Auth-assisted fetch flow

  • Copilot can call with just the URL, or with no params if you set an env default (DEFAULT_FETCH_URL or MCP_DEFAULT_FETCH_URL). By default tabs stay open indefinitely for reuse (domain-aware).
  • First call opens the tab and leaves it open so you can sign in. No extra params needed.
  • After you sign in, call the same URL again; tab stays open for reuse.
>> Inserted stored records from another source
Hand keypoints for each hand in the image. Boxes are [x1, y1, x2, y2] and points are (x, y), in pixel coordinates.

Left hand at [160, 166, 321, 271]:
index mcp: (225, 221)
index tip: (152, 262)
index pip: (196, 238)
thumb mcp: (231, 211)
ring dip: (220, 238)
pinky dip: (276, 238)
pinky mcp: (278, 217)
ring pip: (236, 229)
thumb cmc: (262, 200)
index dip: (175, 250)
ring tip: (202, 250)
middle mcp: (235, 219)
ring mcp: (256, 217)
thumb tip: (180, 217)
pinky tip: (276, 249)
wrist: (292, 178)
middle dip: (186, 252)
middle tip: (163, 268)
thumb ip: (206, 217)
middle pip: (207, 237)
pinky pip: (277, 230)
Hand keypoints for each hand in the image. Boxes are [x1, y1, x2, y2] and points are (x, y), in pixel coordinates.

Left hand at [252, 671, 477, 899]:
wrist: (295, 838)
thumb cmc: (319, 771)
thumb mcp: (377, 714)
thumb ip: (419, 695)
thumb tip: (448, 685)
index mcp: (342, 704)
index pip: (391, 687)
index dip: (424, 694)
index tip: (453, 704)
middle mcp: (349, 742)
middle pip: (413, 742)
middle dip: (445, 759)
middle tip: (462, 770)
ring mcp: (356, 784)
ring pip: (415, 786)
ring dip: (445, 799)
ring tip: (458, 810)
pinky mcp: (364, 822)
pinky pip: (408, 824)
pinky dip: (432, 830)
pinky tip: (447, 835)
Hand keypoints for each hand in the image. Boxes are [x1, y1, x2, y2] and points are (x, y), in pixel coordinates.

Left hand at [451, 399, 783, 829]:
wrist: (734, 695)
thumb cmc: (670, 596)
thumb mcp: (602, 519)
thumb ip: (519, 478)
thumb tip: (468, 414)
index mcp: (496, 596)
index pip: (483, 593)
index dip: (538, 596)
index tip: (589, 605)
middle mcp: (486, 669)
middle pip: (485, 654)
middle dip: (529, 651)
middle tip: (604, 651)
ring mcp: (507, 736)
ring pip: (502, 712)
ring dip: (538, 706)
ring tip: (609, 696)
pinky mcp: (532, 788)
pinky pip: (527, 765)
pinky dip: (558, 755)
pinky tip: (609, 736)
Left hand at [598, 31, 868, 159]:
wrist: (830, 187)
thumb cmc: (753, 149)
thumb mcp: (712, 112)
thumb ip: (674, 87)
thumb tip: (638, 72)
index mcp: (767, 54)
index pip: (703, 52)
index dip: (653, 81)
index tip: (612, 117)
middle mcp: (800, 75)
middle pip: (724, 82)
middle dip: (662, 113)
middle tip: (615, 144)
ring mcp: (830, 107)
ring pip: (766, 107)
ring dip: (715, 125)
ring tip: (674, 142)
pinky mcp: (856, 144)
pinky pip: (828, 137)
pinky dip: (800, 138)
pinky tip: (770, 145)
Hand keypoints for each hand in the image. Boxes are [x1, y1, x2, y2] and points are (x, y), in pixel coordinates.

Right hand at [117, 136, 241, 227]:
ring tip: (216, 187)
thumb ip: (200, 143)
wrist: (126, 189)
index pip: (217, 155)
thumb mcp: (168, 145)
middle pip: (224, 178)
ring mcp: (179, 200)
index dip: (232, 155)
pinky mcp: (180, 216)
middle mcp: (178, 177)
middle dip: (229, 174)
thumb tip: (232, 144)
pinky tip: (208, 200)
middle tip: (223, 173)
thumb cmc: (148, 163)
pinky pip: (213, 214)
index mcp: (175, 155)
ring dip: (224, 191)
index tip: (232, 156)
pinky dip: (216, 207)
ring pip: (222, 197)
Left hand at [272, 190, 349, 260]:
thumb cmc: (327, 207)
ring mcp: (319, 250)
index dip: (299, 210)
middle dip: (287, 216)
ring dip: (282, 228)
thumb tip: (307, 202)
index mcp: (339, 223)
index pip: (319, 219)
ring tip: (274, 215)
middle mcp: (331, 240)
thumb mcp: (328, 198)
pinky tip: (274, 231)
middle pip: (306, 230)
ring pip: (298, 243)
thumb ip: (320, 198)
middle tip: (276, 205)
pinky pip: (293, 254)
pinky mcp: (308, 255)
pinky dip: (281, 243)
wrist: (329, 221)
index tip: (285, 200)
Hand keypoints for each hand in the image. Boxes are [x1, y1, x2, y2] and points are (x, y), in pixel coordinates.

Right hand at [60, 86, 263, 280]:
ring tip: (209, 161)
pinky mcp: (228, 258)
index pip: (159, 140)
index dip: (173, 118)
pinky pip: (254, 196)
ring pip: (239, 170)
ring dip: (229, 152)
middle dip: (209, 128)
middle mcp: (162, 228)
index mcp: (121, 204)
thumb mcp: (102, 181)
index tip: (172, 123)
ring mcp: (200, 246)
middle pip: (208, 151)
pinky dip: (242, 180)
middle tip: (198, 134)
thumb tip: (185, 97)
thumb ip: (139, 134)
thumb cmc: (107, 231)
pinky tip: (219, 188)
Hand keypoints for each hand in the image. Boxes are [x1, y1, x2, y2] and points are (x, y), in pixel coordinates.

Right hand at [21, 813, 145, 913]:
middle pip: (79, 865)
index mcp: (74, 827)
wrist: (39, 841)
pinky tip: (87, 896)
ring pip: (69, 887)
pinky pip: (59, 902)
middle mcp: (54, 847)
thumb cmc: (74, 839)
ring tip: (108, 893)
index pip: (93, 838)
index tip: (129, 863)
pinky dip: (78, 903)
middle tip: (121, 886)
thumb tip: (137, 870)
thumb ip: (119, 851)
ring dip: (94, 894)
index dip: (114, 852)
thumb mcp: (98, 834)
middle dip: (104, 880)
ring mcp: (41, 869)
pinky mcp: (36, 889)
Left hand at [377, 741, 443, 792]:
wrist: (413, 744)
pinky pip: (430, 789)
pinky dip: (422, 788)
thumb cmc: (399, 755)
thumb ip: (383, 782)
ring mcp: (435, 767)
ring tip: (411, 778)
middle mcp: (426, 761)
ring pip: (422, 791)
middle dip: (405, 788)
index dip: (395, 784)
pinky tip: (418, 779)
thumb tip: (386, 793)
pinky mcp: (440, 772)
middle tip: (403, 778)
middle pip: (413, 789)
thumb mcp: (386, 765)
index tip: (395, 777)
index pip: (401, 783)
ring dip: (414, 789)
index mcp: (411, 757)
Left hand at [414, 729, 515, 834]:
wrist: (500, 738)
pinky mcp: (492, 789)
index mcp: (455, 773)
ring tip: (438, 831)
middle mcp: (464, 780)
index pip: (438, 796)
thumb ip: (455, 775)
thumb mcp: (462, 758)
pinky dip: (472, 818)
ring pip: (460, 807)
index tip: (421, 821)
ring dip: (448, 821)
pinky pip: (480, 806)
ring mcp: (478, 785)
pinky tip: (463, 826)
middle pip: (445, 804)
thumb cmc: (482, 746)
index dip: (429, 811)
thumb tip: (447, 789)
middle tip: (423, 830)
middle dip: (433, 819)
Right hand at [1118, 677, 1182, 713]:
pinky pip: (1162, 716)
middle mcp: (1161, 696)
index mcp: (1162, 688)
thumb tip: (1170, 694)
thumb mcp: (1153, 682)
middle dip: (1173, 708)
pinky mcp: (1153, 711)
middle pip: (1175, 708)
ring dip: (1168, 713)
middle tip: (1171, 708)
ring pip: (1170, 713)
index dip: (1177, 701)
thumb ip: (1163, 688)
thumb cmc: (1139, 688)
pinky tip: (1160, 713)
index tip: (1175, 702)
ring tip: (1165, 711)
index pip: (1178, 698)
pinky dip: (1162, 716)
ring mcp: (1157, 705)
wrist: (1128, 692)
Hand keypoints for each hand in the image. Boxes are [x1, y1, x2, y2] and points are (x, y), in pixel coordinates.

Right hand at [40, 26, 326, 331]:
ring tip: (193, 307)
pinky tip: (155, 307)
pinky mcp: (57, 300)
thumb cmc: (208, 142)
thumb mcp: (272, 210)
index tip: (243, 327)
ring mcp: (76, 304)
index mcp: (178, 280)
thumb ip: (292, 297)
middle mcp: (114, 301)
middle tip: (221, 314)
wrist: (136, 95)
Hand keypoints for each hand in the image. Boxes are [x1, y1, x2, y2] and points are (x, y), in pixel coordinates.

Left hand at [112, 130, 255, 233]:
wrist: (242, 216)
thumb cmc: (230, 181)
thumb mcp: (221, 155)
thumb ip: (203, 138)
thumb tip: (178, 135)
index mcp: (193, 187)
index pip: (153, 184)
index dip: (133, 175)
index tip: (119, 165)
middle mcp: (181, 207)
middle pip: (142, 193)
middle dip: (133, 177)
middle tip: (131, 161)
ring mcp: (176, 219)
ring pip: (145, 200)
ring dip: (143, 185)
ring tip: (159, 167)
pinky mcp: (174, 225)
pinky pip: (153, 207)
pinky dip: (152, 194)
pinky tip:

Set keepPageOpen: false to close immediately on success.
  • Optional fields (authWaitSelector, waitForSelector, waitForUrlPattern, etc.) are available but not required.

Configuration

  • .env: optional overrides for CHROME_WS_ENDPOINT, CHROME_REMOTE_DEBUG_HOST/PORT, CHROME_PATH, CHROME_USER_DATA_DIR.
  • To use a specific WS endpoint: set CHROME_WS_ENDPOINT from Chrome chrome://version DevTools JSON.

Tips

  • Universal auth: Works with ANY authenticated site (Microsoft, GitHub, AWS, Google, corporate intranets, SSO, OAuth, etc.)
  • No re-authentication needed: Automatically reuses the same tab for URLs on the same domain, keeping your auth session alive across multiple web page fetches
  • Automatic web page fetching: Tool waits for web pages to fully load (default 60s timeout, waits for network idle). Copilot should trust the tool and not retry manually.
  • Auth redirect handling: Auto-detects auth redirects by monitoring domain changes and common login URL patterns (/login, /auth, /signin, /sso, /oauth, /saml)
  • Tabs stay open: By default tabs remain open indefinitely for reuse. Set keepPageOpen: false to close immediately after successful fetch.
  • Smart domain switching: When switching domains, automatically closes the old tab and opens a new one to prevent tab accumulation
  • If you hit login web pages, verify Chrome instance is signed in and the site opens there.
  • Use a dedicated profile directory to avoid interfering with your daily Chrome.
  • For heavy web pages, add waitForSelector to ensure post-login content appears before extraction.